Document layout analysis data
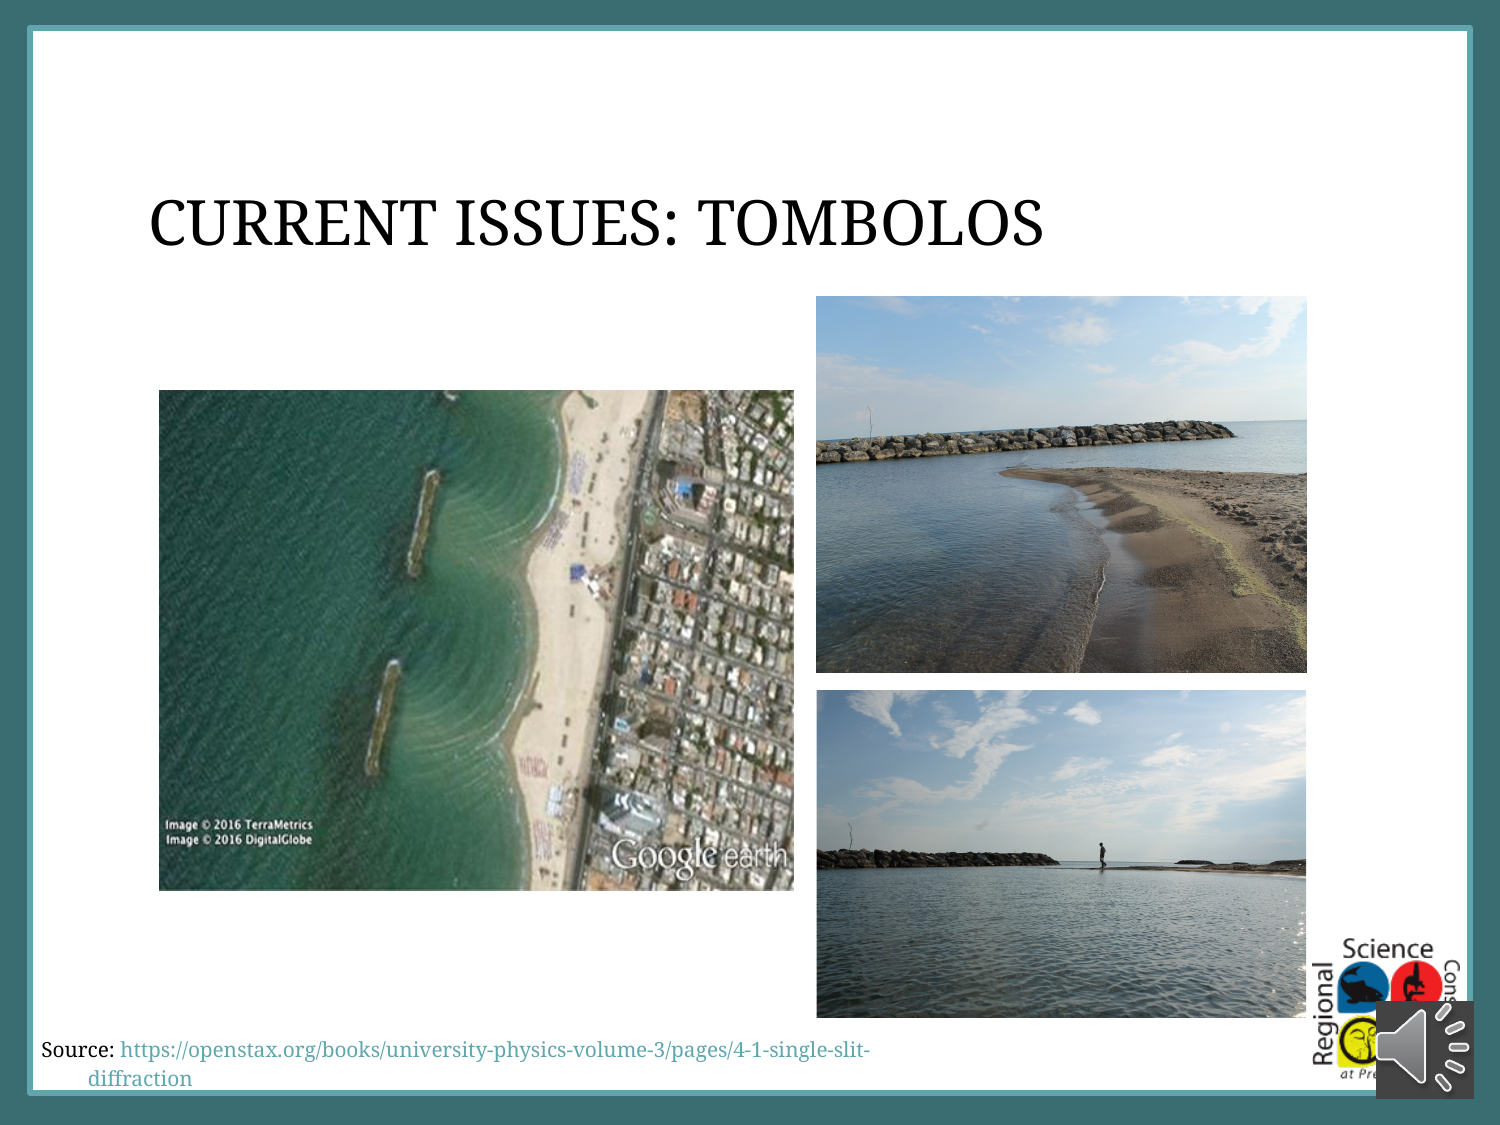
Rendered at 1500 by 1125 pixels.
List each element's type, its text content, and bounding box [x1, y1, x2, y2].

picture [816, 295, 1307, 673]
picture [158, 390, 794, 892]
title CURRENT ISSUES: TOMBOLOS [133, 103, 1410, 347]
picture [1312, 938, 1476, 1101]
text_box Source: https://openstax.org/books/university-physics-volume-3/pages/4-1-single-slit-diffraction [0, 1017, 957, 1125]
picture [816, 690, 1307, 1019]
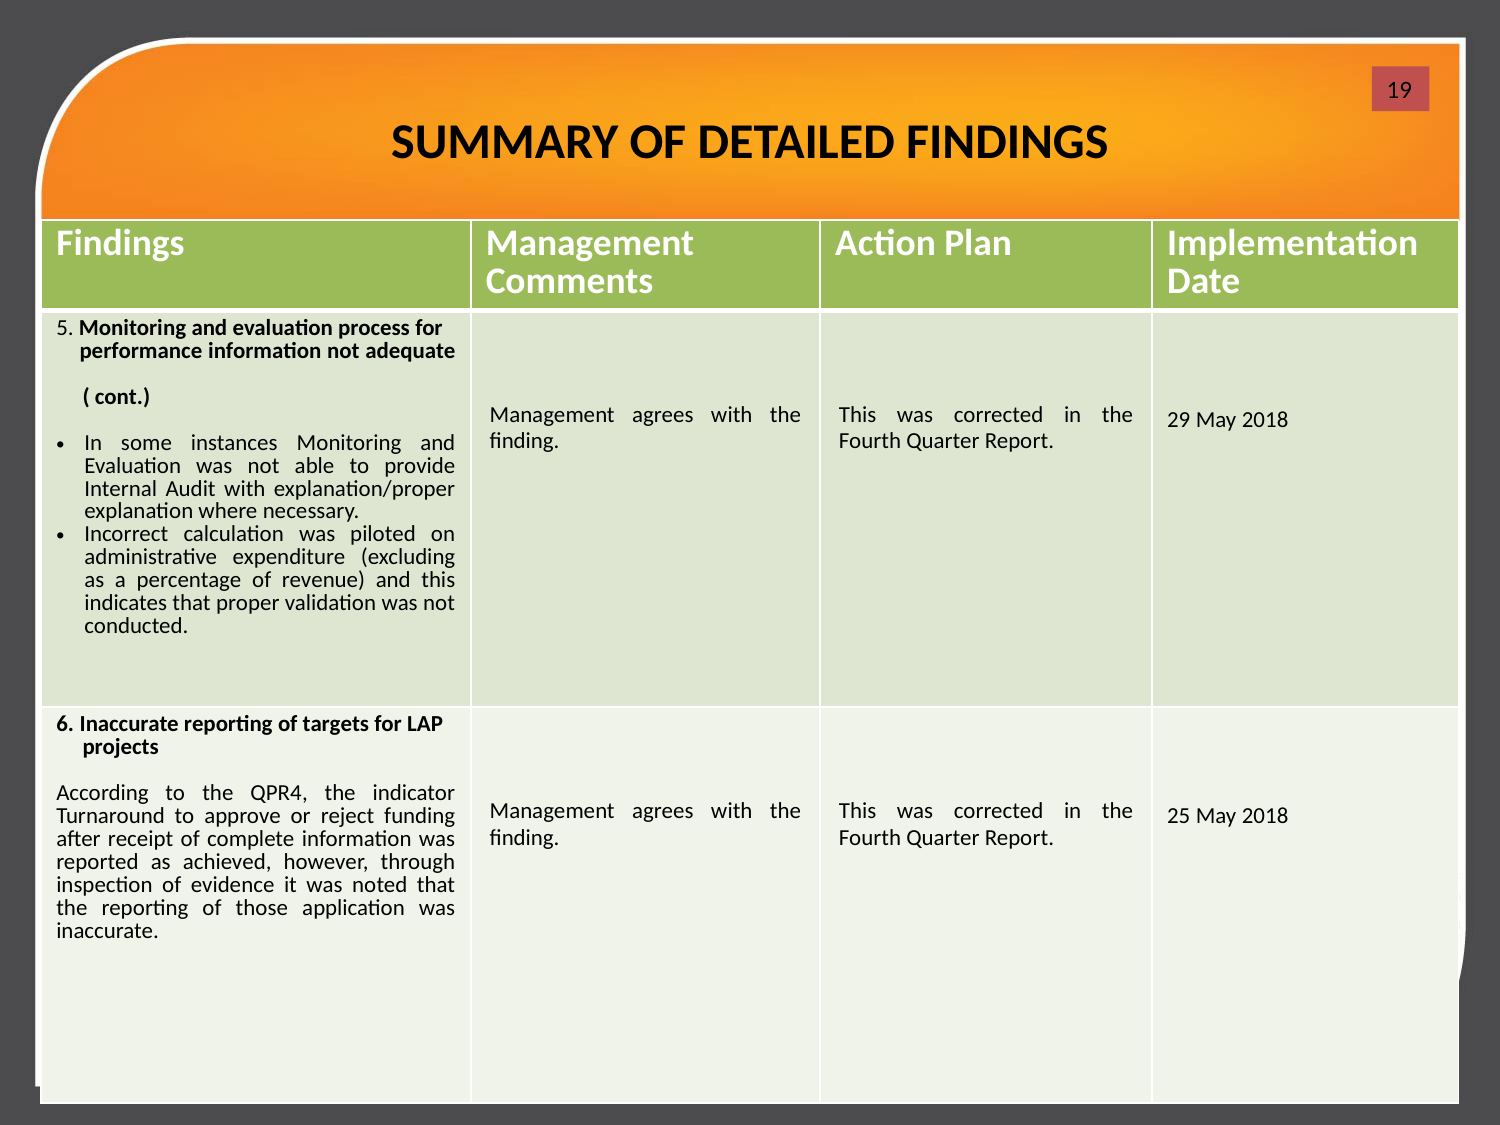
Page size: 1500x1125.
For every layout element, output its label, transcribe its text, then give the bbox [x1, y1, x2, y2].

table_header Findings [42, 221, 470, 308]
table_cell Management agrees with the finding. [472, 708, 819, 1102]
table_cell This was corrected in the Fourth Quarter Report. [821, 313, 1151, 706]
title SUMMARY OF DETAILED FINDINGS [74, 44, 1426, 219]
table_cell 29 May 2018 [1153, 313, 1458, 706]
table_cell Management agrees with the finding. [472, 313, 819, 706]
table_cell 5. Monitoring and evaluation process for performance information not adequate ( cont.) In some instances Monitoring and Evaluation was not able to provide Internal Audit with explanation/proper explanation where necessary. Incorrect calculation was piloted on administrative expenditure (excluding as a percentage of revenue) and this indicates that proper validation was not conducted. [42, 313, 470, 706]
table_header Action Plan [821, 221, 1151, 308]
table_header Implementation Date [1153, 221, 1458, 308]
picture [0, 0, 1500, 1125]
table_header Management Comments [472, 221, 819, 308]
text_box 19 [1371, 66, 1430, 112]
table_cell This was corrected in the Fourth Quarter Report. [821, 708, 1151, 1102]
table_cell 25 May 2018 [1153, 708, 1458, 1102]
table_cell 6. Inaccurate reporting of targets for LAP projects According to the QPR4, the indicator Turnaround to approve or reject funding after receipt of complete information was reported as achieved, however, through inspection of evidence it was noted that the reporting of those application was inaccurate. [42, 708, 470, 1102]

**WORK REQUIRED**
Please reproduce each entry exactly as given and omit the pictures.

**RESPONSE TO THIS TASK**
Rendered at 1500 by 1125 pixels.
List each element's type, its text content, and bounding box [x1, y1, x2, y2].

picture [816, 295, 1307, 673]
picture [158, 390, 794, 892]
title CURRENT ISSUES: TOMBOLOS [133, 103, 1410, 347]
picture [1312, 938, 1476, 1101]
text_box Source: https://openstax.org/books/university-physics-volume-3/pages/4-1-single-slit-diffraction [0, 1017, 957, 1125]
picture [816, 690, 1307, 1019]
Page size: 1500x1125.
For every layout element, output its label, transcribe its text, then give the bbox [x1, y1, x2, y2].

table_header Findings [42, 221, 470, 308]
table_cell Management agrees with the finding. [472, 708, 819, 1102]
table_cell This was corrected in the Fourth Quarter Report. [821, 313, 1151, 706]
title SUMMARY OF DETAILED FINDINGS [74, 44, 1426, 219]
table_cell 29 May 2018 [1153, 313, 1458, 706]
table_cell Management agrees with the finding. [472, 313, 819, 706]
table_cell 5. Monitoring and evaluation process for performance information not adequate ( cont.) In some instances Monitoring and Evaluation was not able to provide Internal Audit with explanation/proper explanation where necessary. Incorrect calculation was piloted on administrative expenditure (excluding as a percentage of revenue) and this indicates that proper validation was not conducted. [42, 313, 470, 706]
table_header Action Plan [821, 221, 1151, 308]
table_header Implementation Date [1153, 221, 1458, 308]
picture [0, 0, 1500, 1125]
table_header Management Comments [472, 221, 819, 308]
text_box 19 [1371, 66, 1430, 112]
table_cell This was corrected in the Fourth Quarter Report. [821, 708, 1151, 1102]
table_cell 25 May 2018 [1153, 708, 1458, 1102]
table_cell 6. Inaccurate reporting of targets for LAP projects According to the QPR4, the indicator Turnaround to approve or reject funding after receipt of complete information was reported as achieved, however, through inspection of evidence it was noted that the reporting of those application was inaccurate. [42, 708, 470, 1102]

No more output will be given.